JOINT BASE LANGLEY-EUSTIS, Va. –
An engine revs as tires roll over the silky black top steadily reaching 40, 50, 60 miles per hour, then, all of a sudden, the front tire sinks into a pothole. The chassis slams against the asphalt, the steering wheel jerks to the side as the sound of screeching tires echo—the car has lost control.
If a pilot in control of a U.S. Air Force F-22 Raptor were to find such a pothole as it screamed down the runway, the outcome could be catastrophic.
To prevent such an incident, the 633rd Civil Engineer Squadron is tasked with the up keep of the oldest active U.S. Air Force airfield, which supports 5th generation weapons systems.

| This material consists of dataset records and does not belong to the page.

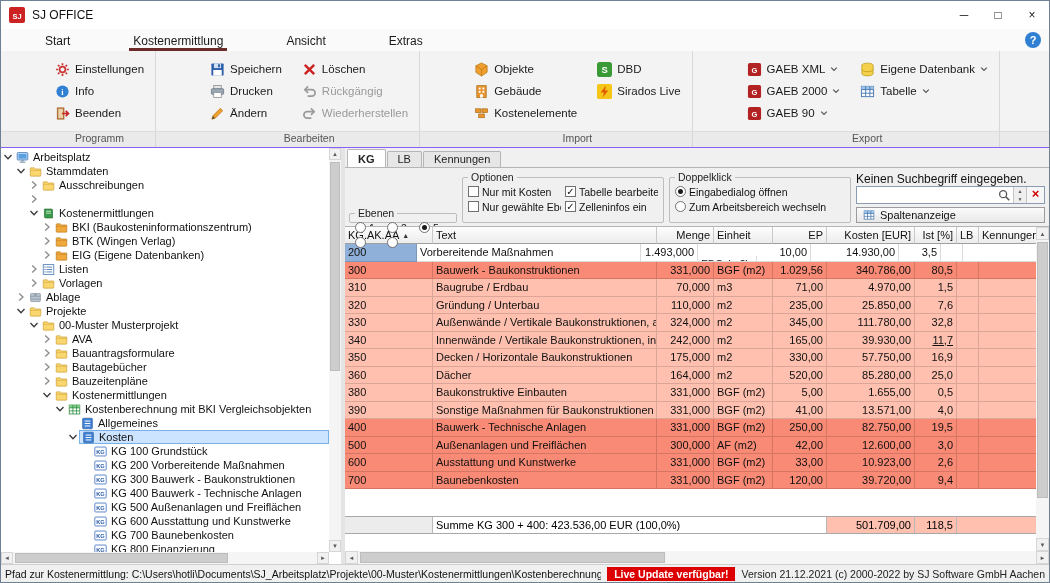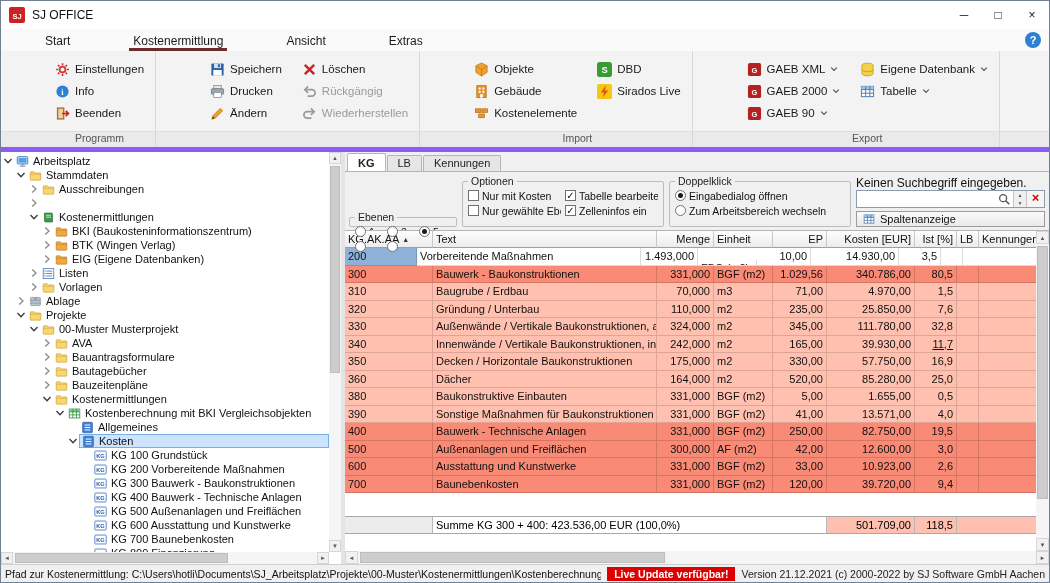--- a/index.html
+++ b/index.html
@@ -282,6 +282,7 @@
             </div>
           </div>
         </div>
+        <div class="rgroup-label">Bearbeiten</div>
       </div>
       <div class="rgroup">
         <div class="rgroup-items">

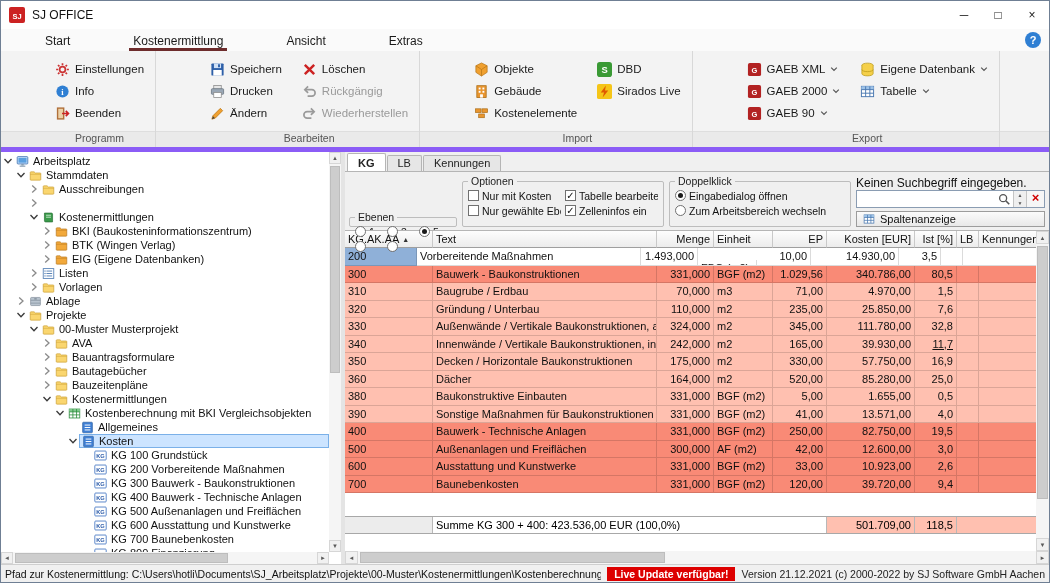--- a/index.html
+++ b/index.html
@@ -40,7 +40,7 @@
   .ritem .icon { width:15px; height:15px; }
 
   
-  .main { flex:1; display:flex; min-height:0; border-top:5px solid #8b5cf6; }
+  .main { flex:1; display:flex; min-height:0; border-top:1px solid #8b5cf6; }
 
   
   .tree-panel { width:340px; flex:none; background:#fff; position:relative; overflow:hidden; }

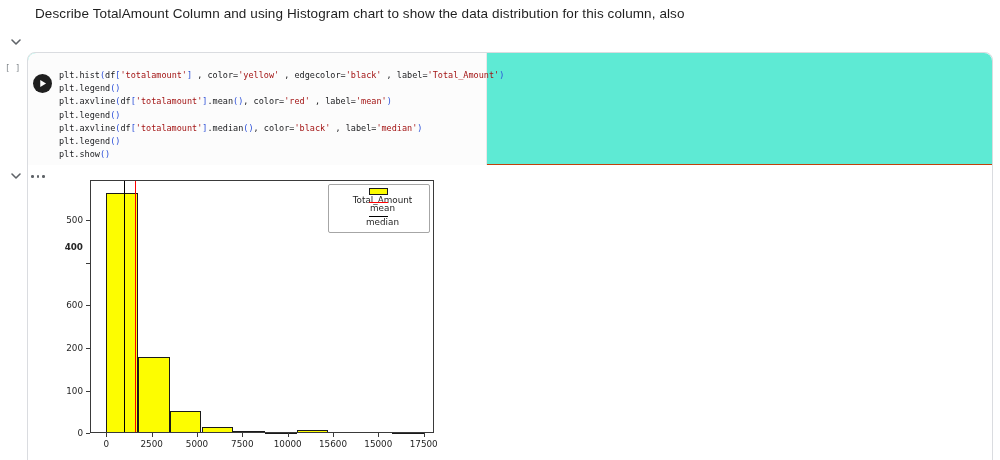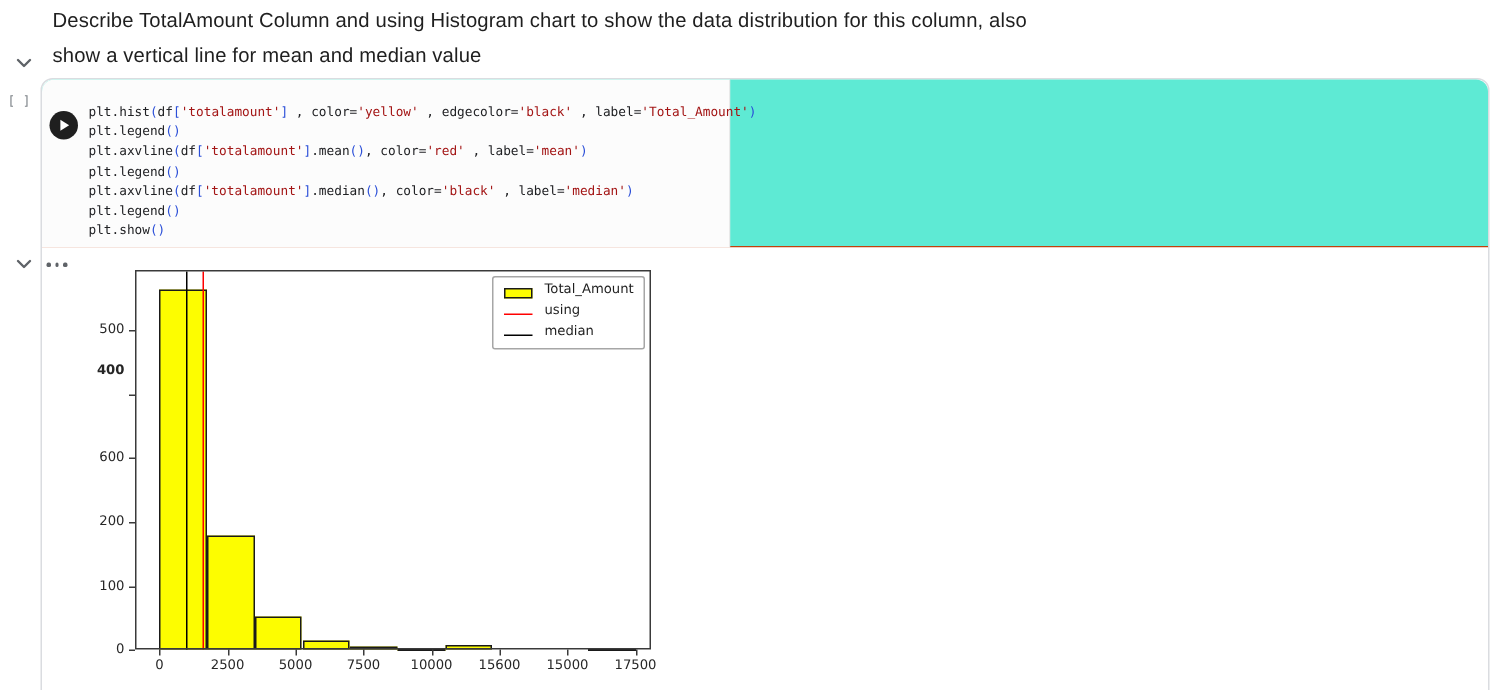--- a/index.html
+++ b/index.html
@@ -76,7 +76,6 @@
 <div class="page">
 
   <div class="md-line md-line1">Describe TotalAmount Column and using Histogram chart to show the data distribution for this column, also</div>
-  <div class="md-line md-line2">show a vertical line for mean and median value</div>
   <div class="chevron md-chevron">
     <svg width="12" height="8" viewBox="0 0 12 8">
         <polyline points="2,2 6,6 10,2" fill="none" stroke="#5f6368" stroke-width="1.6" stroke-linecap="round" stroke-linejoin="round"></polyline>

“Our main focus is maintaining the runway,” said U.S. Air Force Staff Sgt. Jeremy Landis, 633rd CES pavements and construction journeyman. “We do this through the removal of foreign-object debris, snow removal and the correction of pavement defects.”
When it comes to FOD removal, attention to detail is key. One missed fragment could mean millions of dollars in repairs, and hundreds of man hours taken away from direct mission success.
During the winter months, snow on the runway means jets can’t fly and that translates to pilots losing valuable flight hours for training and mission readiness.
Cracks in the sidewalks that connect to the runway also pose hazards to flightline and emergency service Airmen.
“The Pavements and Equipment shop uses every opportunity to practice expedient pavement repairs that the team would do during a real-world emergency pavement repair,” said Master Sgt. Rodger Jones, 633rd CES pavements and equipment NCO in charge. “Our primary mission is to ensure the aircraft have a runway that remains free from foreign-object debris and pavement defects. We are able to successfully complete our mission since we continuously find ways to improve our skill-set through training opportunities.”
Every moment is taken as an opportunity to train. The 633rd CES pavements and equipment Airmen polish their skillsets to the point that tools are just an extension of their body. They learn the materials, tools and procedures and are ready to build in any situation.
“Sometimes we’re maintaining a base that is already established, but sometimes we have to build a runway because there is nothing there,” said Landis. “So we go there and construct everything, from the runway to the actual facilities, tent cities and anything required for a base to operate.”
At Joint Base Langley-Eustis, the 633rd CES designs, constructs, maintains, repairs and protects 648 facilities and 3,644 acres. Abroad, they are the forerunners who announce the coming of airspace control as they lead the way in support of the mission.